Without speaking, he started lifting boxes and supplies to the upper shelves that I’d had a hard time reaching. Okay, maybe this wouldn’t be too bad.
He stopped moving and turned to face me, a hand came down on the bench at his side and he looked downward, shaking his head slightly. This had the feelings of a speech of some sort coming on, and not a good one. The signs of disapproval were flowing off him like the stench of a mad skunk. I shoved a bottle of olive oil into an open nook as I waited for him to form the words to match his unhappy appearance.
“I wasn’t going to say anything but I feel I have to.” His shoulders rose as he asked, “Why are you with him?”
I’d known he wasn’t happy about something but I hadn’t expected it to be my personal life. It was made more awkward since I had no desire to answer and I didn’t think he’d take the hint of silence.
“I appreciate your concern, but this isn’t something I’m open to discussing.” I lifted a case of oatmeal, the sides denting as I forced it into a spot it didn’t really want to fit into. If I went back to work, maybe he would too.
He didn’t.
“I feel as if I know you, and I don’t think he deserves you. I might not have been in the office that long but I’ve heard the stories.”

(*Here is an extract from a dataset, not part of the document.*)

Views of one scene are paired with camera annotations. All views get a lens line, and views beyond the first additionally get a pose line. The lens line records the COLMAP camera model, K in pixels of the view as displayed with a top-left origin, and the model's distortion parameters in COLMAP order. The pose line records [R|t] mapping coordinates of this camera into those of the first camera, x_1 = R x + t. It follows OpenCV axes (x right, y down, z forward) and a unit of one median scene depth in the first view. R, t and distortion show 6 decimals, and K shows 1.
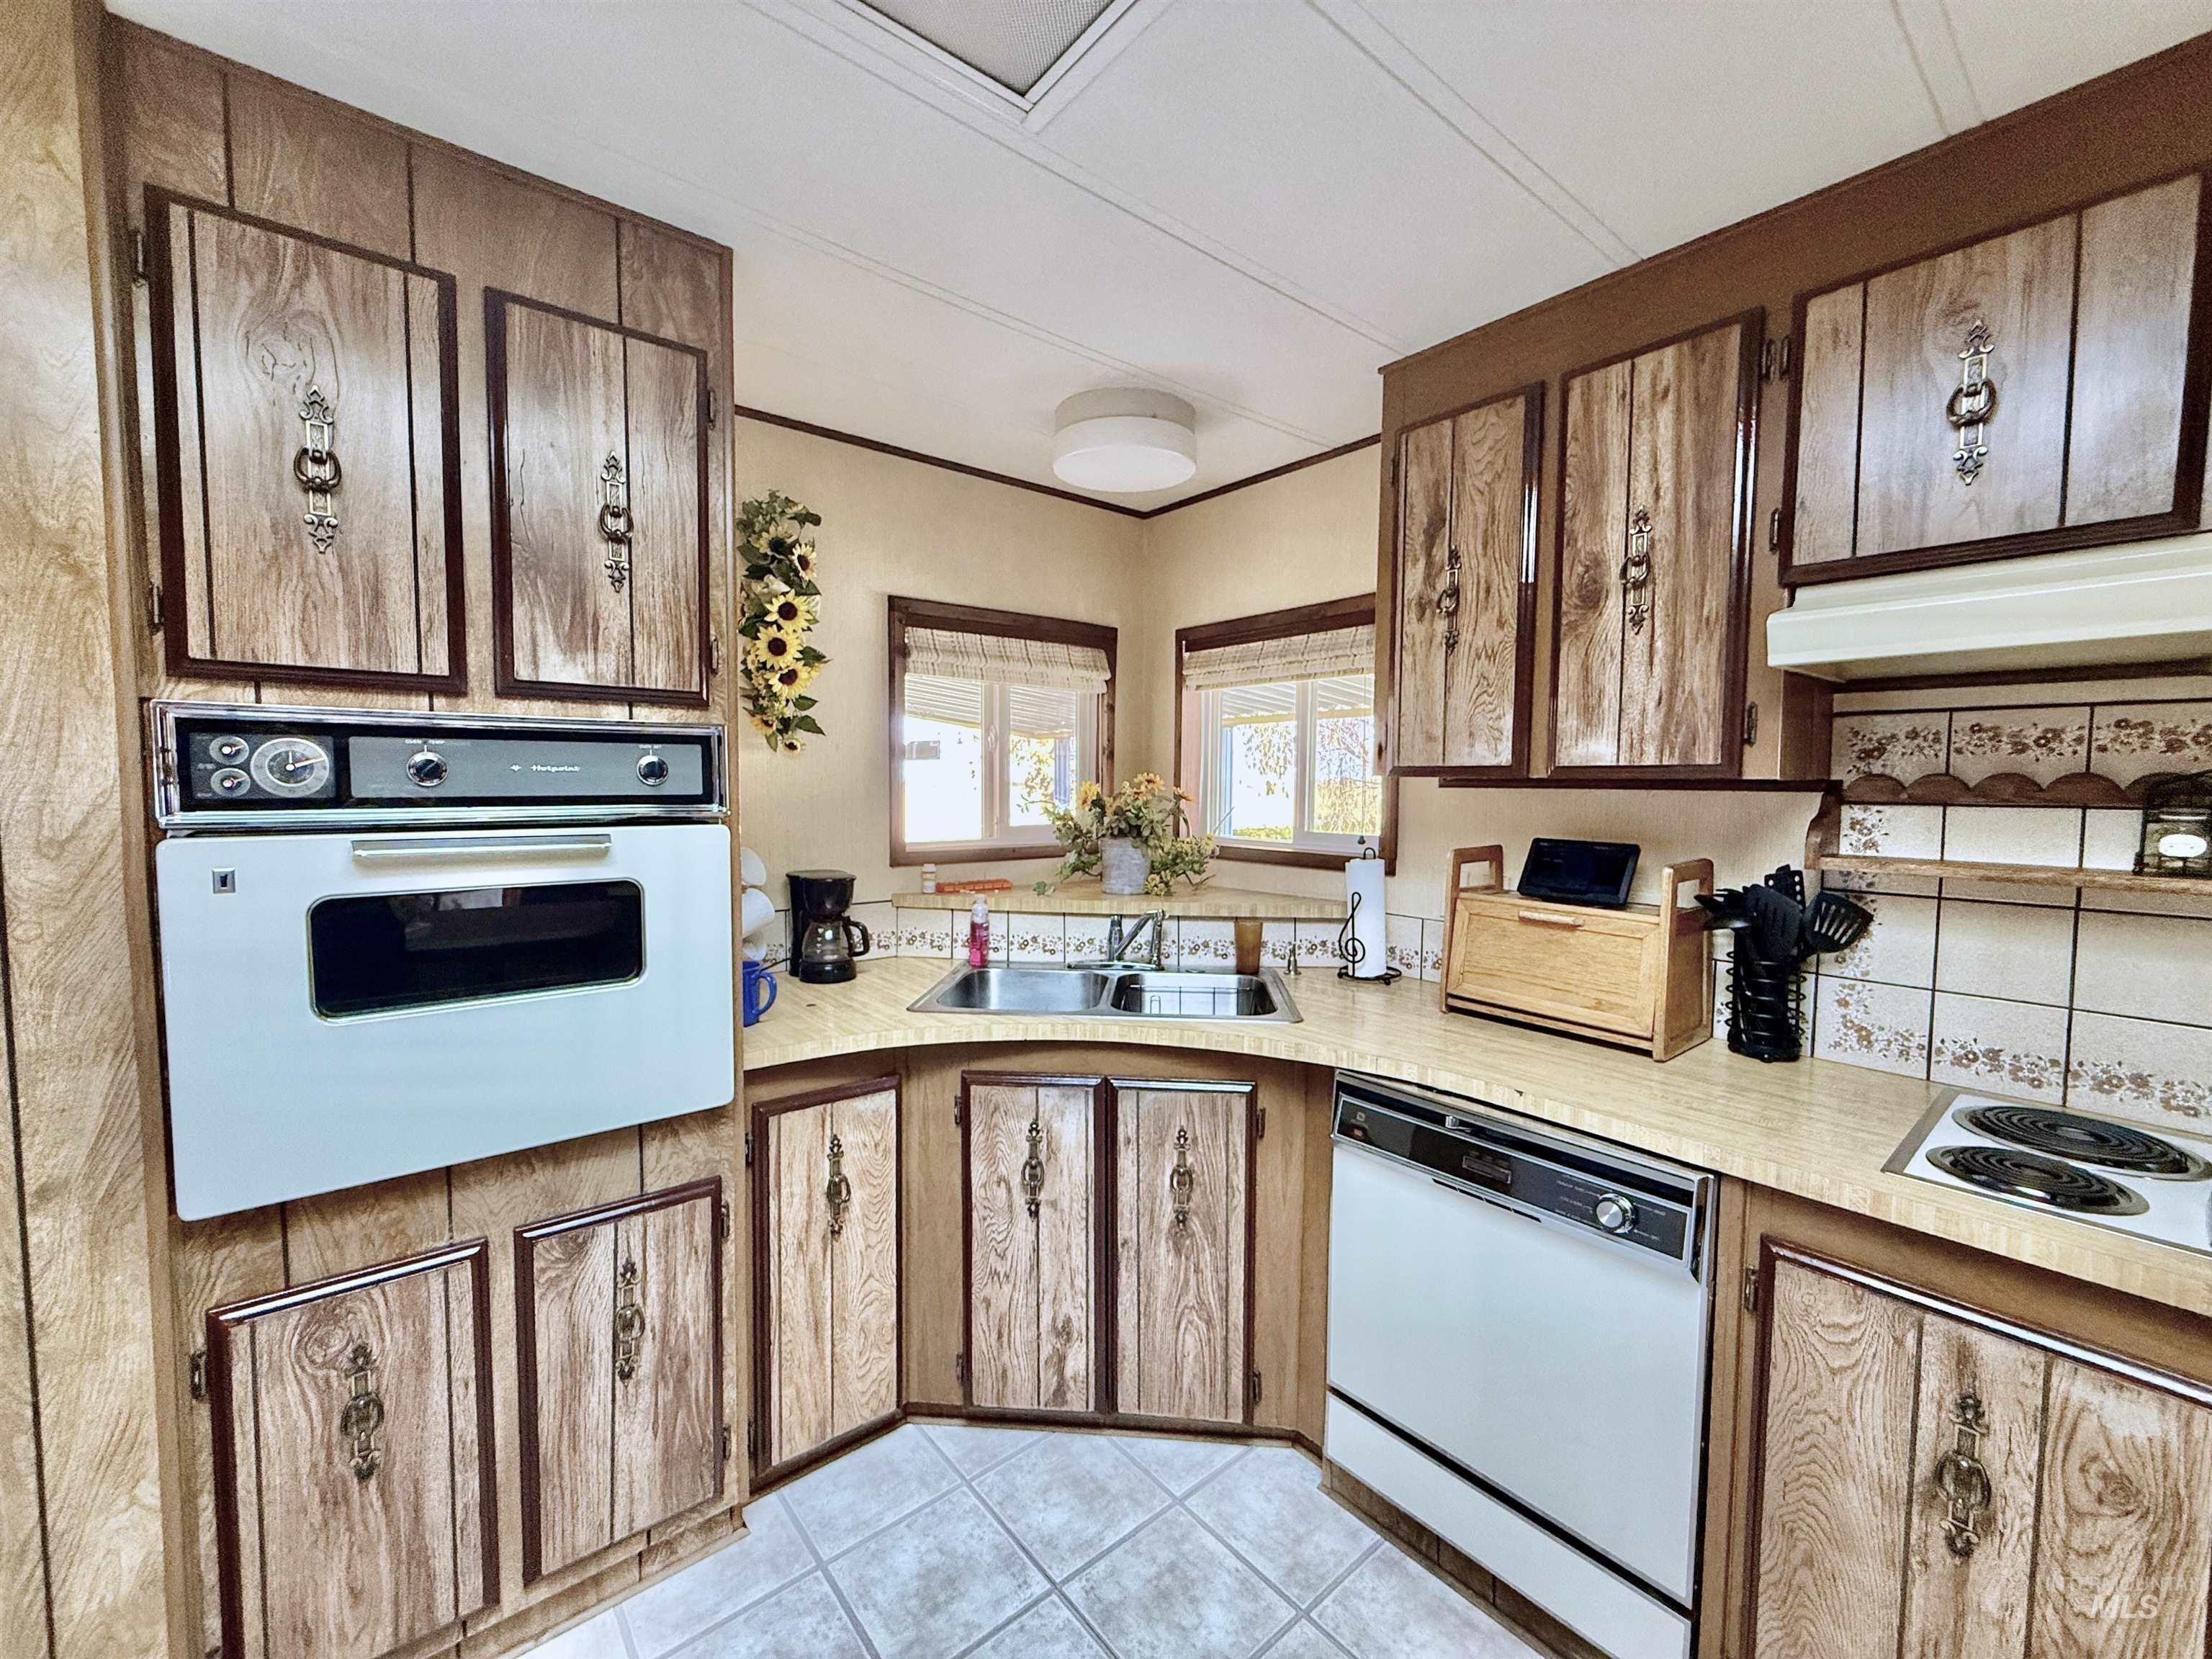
lens RADIAL K [[882.8, 0, 1100.7], [0, 882.8, 832.5], [0, 0, 1]] dist [-0.000257, 0.000059]
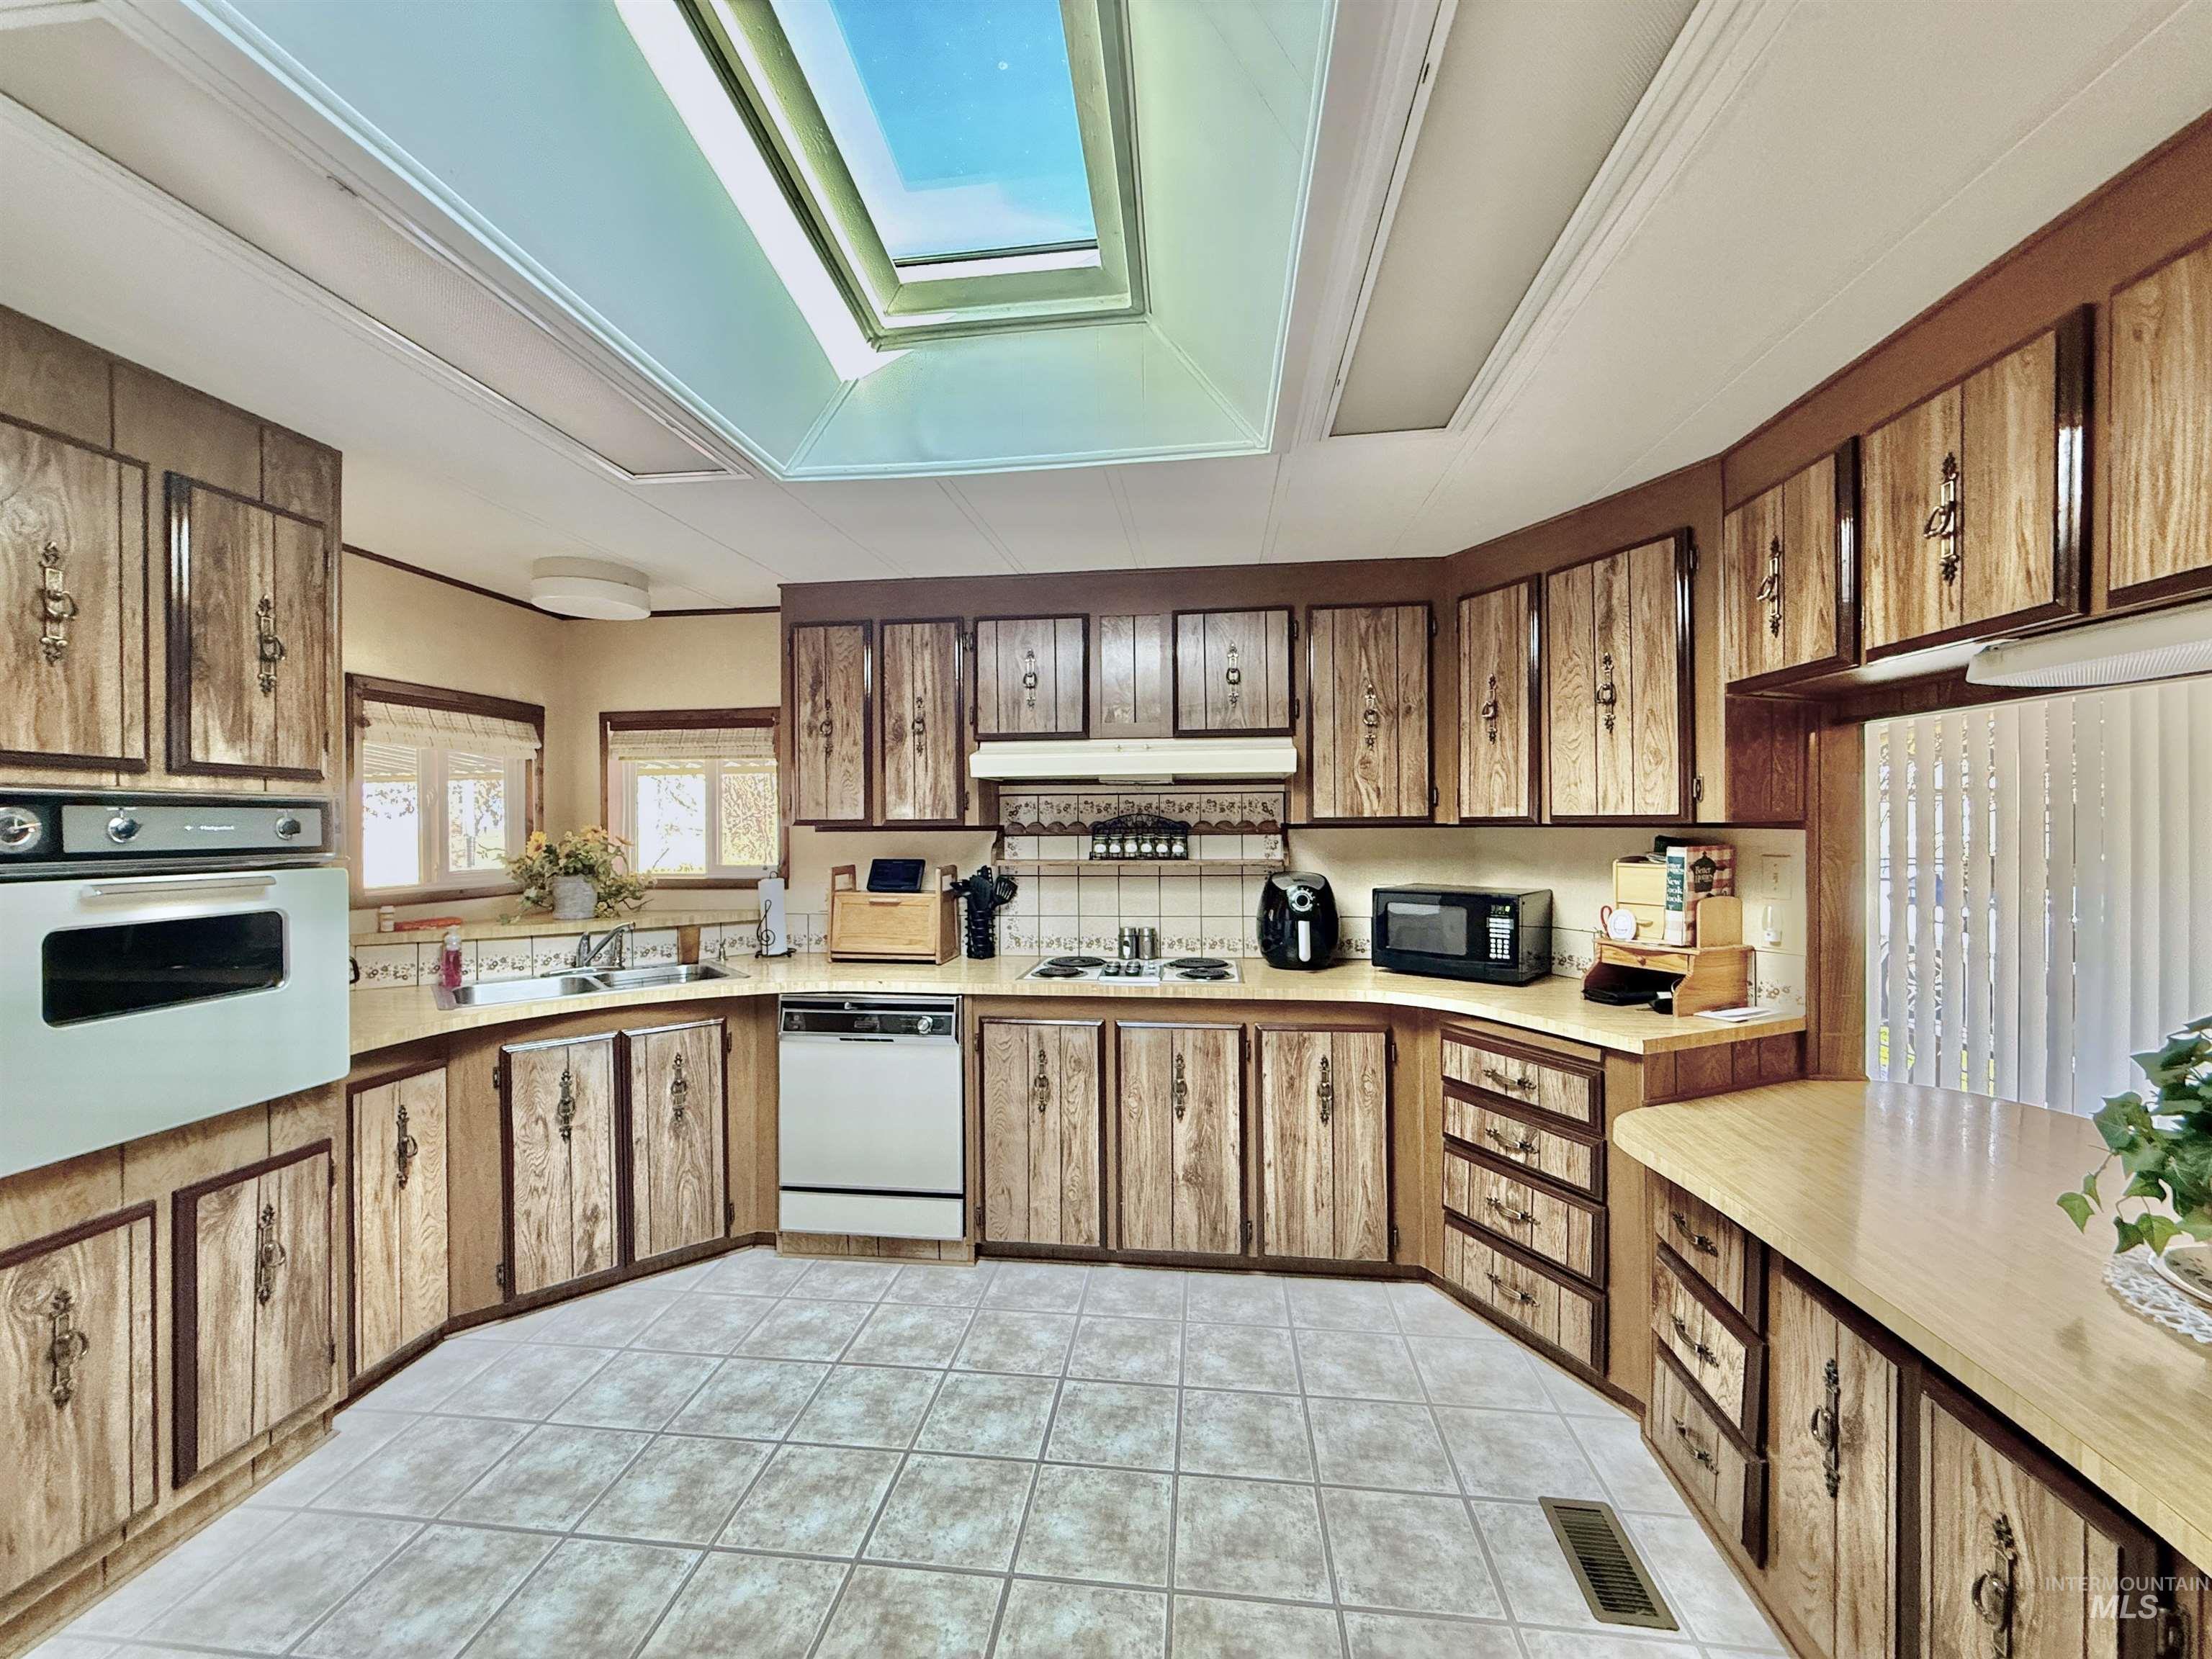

And there he went, jabbing full force, right into my soft spot. This is why animals in the wild don’t sleep on their backs. There’s always some asshole walking around and ready to poke them in the gut.
I shoved up the sleeves of my long shirt as his words clicked into place. They gave the sense of something more detailed than the office gossip. “What exactly is it that makes you feel you know me so well?”
“Paddy used to talk about you, the way you could do things. Sometimes I feel I know you better than myself.”
The looks he’d given me in the past, as if there had been a familiarity between us I hadn’t been a party to, now made more sense. “You’re new here, and I do like you. But you need to butt out.” And I needed to start sleeping on my stomach.
He slammed a fist down on the bench. “And watch while he uses you?”
“If by use, you mean be the only one who has stood by me, no matter what was going down and what it could cost him, then he can use me all he wants.” I dropped the box in my hand and left the garage, heading for the shower and perhaps the only place left to get some peace.
Fate wasn’t in the bedroom when I got in there, which was a good thing with the way I was feeling. I knew where my loyalties lay and would defend him to Knox all day long. He’d bailed me out of enough situations to more than deserve defense but it didn’t quiet my own doubts.
I never reached my haven. Fate strolled into the bedroom, pulling his shirt off as he did, looking as if he’d had the same destination in mind.
“You getting in the shower?” he asked.
“Yes.” I turned my back on him. Logically, I knew I shouldn’t let what Knox said affect how I was feeling right now, but when did logic ever factor into feelings? If I could handle this logically, I wouldn’t feel anything for Fate at all. I wouldn’t be worried about ending up in a puddle of emotional muck while he walked away, finding a new shiny toy. Unfortunately, I couldn’t shut off my feelings when it came to him and Knox’s words were ricocheting around my brain, trying their best to do maximum damage.